= Beginning of Section =

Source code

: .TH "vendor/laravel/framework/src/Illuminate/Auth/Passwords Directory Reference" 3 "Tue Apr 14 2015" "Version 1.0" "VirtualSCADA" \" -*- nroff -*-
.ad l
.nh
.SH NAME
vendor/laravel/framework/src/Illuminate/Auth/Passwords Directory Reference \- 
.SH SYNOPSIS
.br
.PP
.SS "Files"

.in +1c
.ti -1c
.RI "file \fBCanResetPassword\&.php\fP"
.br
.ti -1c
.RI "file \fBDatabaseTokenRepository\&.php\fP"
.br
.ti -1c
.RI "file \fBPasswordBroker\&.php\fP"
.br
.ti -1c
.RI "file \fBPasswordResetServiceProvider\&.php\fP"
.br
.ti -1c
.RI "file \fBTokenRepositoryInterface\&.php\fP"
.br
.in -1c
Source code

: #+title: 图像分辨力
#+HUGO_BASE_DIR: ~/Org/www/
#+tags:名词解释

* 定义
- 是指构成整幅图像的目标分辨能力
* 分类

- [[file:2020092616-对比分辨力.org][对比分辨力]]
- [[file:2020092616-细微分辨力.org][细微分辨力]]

= End of Section =

In the records above, find the lines containing "laravel" and copy them.

→ **Answer box**
: .TH "vendor/laravel/framework/src/Illuminate/Auth/Passwords Directory Reference" 3 "Tue Apr 14 2015" "Version 1.0" "VirtualSCADA" \" -*- nroff -*-
vendor/laravel/framework/src/Illuminate/Auth/Passwords Directory Reference \- 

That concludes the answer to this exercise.